What the task requires
Repeat word for word every line of the data below, from the first through the line containing "424 355 7000", and stop there.

Information given
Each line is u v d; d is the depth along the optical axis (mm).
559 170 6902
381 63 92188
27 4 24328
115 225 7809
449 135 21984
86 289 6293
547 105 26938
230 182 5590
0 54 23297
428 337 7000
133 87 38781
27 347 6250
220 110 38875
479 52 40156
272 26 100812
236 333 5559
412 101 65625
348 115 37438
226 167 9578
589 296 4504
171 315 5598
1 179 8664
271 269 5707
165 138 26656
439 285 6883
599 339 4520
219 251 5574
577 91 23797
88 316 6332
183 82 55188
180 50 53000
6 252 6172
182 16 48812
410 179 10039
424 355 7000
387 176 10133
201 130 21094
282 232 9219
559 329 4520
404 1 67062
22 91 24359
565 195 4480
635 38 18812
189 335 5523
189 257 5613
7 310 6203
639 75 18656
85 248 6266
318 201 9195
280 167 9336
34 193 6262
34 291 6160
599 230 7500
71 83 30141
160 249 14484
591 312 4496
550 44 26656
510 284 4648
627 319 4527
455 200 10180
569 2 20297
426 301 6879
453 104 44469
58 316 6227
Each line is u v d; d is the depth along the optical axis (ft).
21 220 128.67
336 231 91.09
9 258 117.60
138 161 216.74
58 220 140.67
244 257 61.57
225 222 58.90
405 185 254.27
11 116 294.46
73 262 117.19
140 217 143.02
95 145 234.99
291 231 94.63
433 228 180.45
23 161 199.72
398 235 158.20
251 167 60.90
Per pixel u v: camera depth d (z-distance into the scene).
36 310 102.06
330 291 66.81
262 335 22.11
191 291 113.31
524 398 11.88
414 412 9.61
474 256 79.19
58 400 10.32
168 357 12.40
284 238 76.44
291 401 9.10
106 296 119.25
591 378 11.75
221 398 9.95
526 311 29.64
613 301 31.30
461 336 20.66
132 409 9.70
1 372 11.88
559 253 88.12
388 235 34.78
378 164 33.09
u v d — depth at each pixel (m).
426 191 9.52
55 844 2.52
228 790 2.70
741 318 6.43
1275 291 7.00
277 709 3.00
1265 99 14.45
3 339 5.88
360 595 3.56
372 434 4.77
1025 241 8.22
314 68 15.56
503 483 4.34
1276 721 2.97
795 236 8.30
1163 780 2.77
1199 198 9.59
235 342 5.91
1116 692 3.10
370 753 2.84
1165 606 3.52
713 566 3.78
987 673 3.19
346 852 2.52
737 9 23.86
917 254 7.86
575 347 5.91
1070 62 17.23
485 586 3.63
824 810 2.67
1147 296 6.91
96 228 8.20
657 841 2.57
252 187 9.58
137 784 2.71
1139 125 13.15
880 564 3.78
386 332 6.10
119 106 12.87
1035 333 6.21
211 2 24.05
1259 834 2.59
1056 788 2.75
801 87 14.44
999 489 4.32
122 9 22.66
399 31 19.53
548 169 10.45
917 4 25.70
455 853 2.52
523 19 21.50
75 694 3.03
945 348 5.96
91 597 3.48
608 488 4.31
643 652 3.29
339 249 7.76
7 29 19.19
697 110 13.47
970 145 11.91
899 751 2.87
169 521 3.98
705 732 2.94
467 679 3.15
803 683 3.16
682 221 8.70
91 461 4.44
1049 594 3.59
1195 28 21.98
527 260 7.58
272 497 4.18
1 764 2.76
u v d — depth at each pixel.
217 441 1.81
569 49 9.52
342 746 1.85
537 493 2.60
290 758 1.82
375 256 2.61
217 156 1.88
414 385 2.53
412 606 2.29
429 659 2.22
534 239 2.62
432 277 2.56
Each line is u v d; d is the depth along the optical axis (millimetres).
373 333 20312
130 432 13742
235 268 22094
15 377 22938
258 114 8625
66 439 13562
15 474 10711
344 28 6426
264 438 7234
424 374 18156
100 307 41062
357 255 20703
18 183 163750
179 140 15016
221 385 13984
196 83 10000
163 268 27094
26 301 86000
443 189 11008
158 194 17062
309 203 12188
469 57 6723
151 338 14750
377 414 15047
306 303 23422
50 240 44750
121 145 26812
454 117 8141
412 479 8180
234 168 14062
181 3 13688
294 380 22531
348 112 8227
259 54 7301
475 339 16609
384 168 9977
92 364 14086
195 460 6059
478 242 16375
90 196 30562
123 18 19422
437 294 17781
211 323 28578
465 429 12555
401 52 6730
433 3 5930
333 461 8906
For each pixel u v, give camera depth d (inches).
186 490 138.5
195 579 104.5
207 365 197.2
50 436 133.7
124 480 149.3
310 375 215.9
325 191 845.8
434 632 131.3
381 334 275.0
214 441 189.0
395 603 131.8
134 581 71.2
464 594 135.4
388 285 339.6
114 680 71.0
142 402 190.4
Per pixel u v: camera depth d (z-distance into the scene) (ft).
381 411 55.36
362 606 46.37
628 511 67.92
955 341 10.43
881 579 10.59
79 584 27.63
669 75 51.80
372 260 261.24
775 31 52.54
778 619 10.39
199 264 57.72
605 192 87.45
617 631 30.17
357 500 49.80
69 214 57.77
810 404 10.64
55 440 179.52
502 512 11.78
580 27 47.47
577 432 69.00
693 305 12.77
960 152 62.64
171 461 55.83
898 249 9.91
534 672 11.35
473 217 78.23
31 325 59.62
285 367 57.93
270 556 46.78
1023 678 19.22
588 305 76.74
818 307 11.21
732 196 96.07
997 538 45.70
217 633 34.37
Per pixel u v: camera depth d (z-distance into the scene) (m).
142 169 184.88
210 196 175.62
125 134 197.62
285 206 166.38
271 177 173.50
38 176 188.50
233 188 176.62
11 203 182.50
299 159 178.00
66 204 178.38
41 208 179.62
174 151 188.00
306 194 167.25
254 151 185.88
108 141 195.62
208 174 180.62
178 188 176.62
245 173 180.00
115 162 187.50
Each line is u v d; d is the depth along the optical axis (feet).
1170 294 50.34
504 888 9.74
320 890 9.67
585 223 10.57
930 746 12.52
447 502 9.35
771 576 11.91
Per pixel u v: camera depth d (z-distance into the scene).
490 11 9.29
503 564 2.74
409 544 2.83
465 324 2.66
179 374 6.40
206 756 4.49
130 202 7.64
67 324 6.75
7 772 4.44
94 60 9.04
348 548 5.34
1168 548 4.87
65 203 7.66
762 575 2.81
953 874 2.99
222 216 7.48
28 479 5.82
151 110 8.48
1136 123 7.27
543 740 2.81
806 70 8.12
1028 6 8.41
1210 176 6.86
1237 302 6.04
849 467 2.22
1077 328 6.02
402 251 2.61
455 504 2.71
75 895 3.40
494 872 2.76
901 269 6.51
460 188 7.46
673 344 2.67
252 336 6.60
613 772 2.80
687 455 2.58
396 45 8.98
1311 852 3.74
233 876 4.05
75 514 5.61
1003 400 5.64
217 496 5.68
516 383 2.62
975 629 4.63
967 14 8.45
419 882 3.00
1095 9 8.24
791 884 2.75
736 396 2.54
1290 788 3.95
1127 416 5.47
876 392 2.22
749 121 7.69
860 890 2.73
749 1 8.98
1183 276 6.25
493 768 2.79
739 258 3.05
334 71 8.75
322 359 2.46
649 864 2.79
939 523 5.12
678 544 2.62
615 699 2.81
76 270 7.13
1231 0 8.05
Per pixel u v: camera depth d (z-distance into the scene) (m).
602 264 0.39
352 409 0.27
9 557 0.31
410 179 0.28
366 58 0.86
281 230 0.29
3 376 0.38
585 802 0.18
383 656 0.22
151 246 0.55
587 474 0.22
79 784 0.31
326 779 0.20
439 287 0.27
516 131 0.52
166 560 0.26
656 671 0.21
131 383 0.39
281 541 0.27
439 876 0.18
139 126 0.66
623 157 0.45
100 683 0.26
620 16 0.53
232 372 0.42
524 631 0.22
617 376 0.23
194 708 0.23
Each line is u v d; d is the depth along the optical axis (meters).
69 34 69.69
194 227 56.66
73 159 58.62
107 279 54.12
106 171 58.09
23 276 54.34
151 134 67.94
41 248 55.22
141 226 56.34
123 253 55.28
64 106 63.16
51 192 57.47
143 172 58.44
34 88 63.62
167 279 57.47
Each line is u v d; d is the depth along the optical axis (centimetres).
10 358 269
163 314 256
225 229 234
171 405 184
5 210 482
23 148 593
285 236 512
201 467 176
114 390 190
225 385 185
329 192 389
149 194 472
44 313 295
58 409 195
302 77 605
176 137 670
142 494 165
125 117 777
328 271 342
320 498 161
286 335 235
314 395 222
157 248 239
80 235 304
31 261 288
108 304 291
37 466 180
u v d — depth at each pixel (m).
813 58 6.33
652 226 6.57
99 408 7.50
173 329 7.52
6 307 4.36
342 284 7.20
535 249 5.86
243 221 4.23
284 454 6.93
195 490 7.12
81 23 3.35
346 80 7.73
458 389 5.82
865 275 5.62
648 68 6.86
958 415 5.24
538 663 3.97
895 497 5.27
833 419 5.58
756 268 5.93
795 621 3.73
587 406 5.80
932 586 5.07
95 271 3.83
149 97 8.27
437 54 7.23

Exercise output
Each line is u v d; d is the depth along the optical axis (mm).
559 170 6902
381 63 92188
27 4 24328
115 225 7809
449 135 21984
86 289 6293
547 105 26938
230 182 5590
0 54 23297
428 337 7000
133 87 38781
27 347 6250
220 110 38875
479 52 40156
272 26 100812
236 333 5559
412 101 65625
348 115 37438
226 167 9578
589 296 4504
171 315 5598
1 179 8664
271 269 5707
165 138 26656
439 285 6883
599 339 4520
219 251 5574
577 91 23797
88 316 6332
183 82 55188
180 50 53000
6 252 6172
182 16 48812
410 179 10039
424 355 7000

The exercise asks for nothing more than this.